#### Dataset records ####

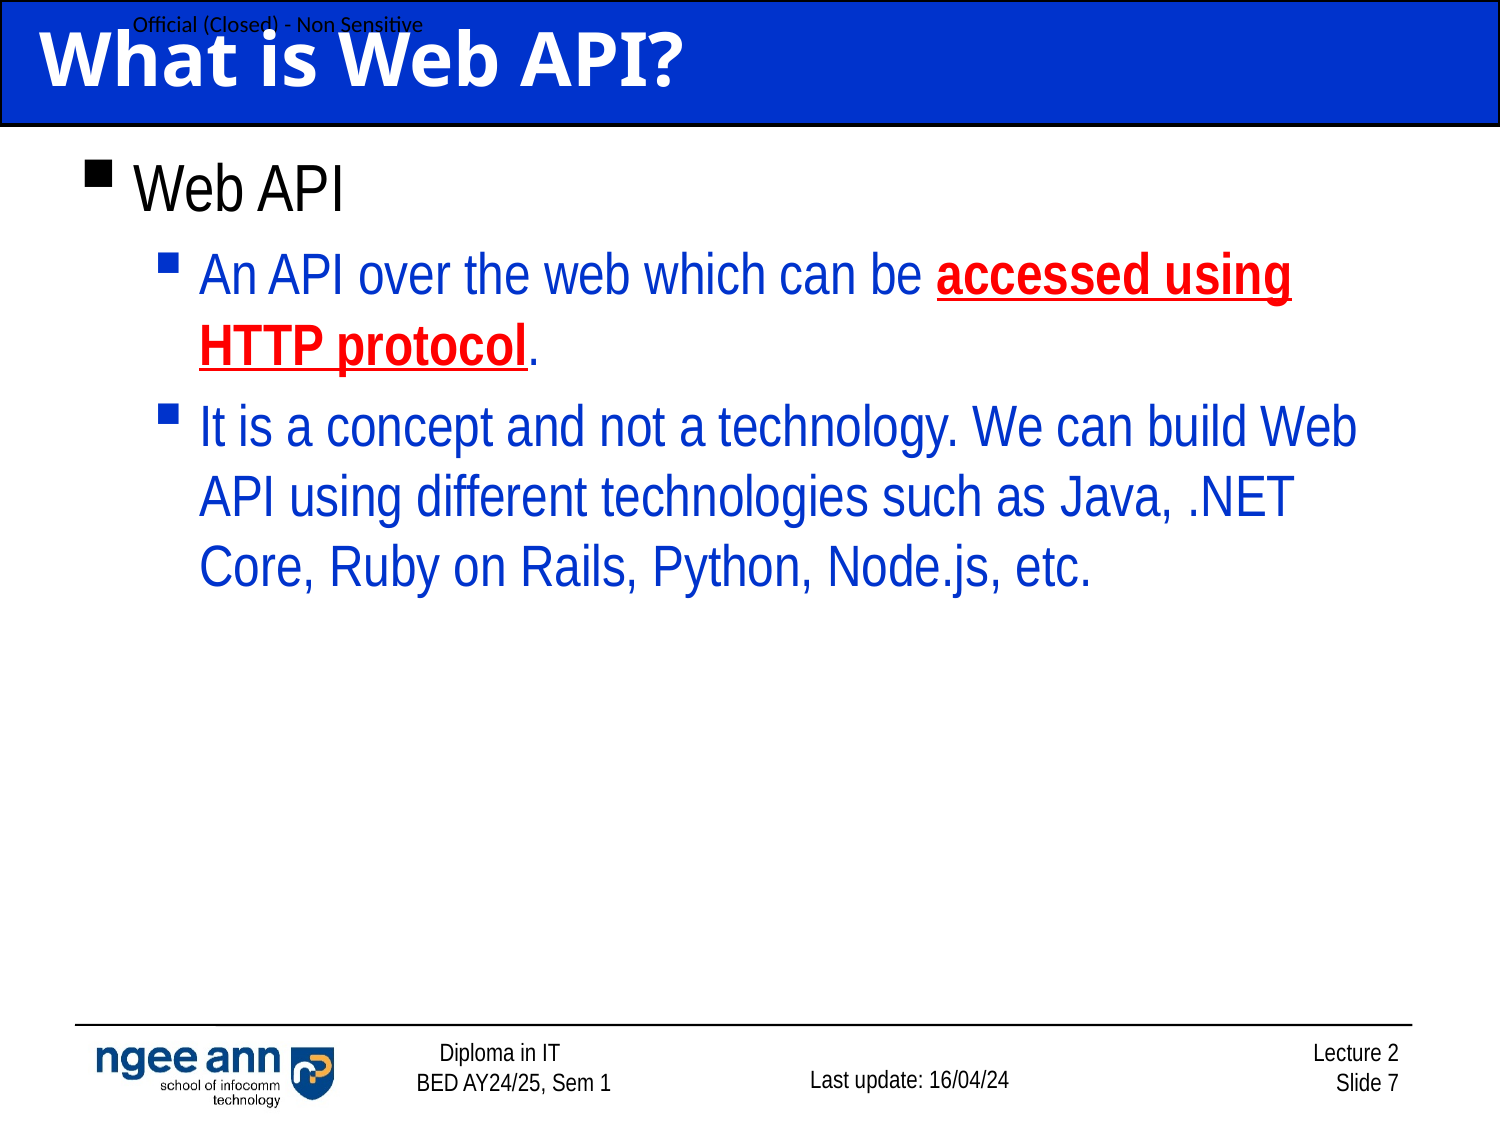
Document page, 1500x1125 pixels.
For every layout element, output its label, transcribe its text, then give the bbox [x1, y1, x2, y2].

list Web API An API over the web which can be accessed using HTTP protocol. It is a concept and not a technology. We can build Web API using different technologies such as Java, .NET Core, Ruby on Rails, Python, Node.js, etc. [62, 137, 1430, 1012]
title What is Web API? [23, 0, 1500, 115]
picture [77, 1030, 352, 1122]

####

_Exercise aim_.
You are asked to reproduce each line above exactly, but to exclude the pictures.

_Exercise answer_.
Document page, 1500x1125 pixels.
For every layout element, output its label, transcribe its text, then give the bbox [x1, y1, x2, y2].

list Web API An API over the web which can be accessed using HTTP protocol. It is a concept and not a technology. We can build Web API using different technologies such as Java, .NET Core, Ruby on Rails, Python, Node.js, etc. [62, 137, 1430, 1012]
title What is Web API? [23, 0, 1500, 115]
picture [77, 1030, 352, 1122]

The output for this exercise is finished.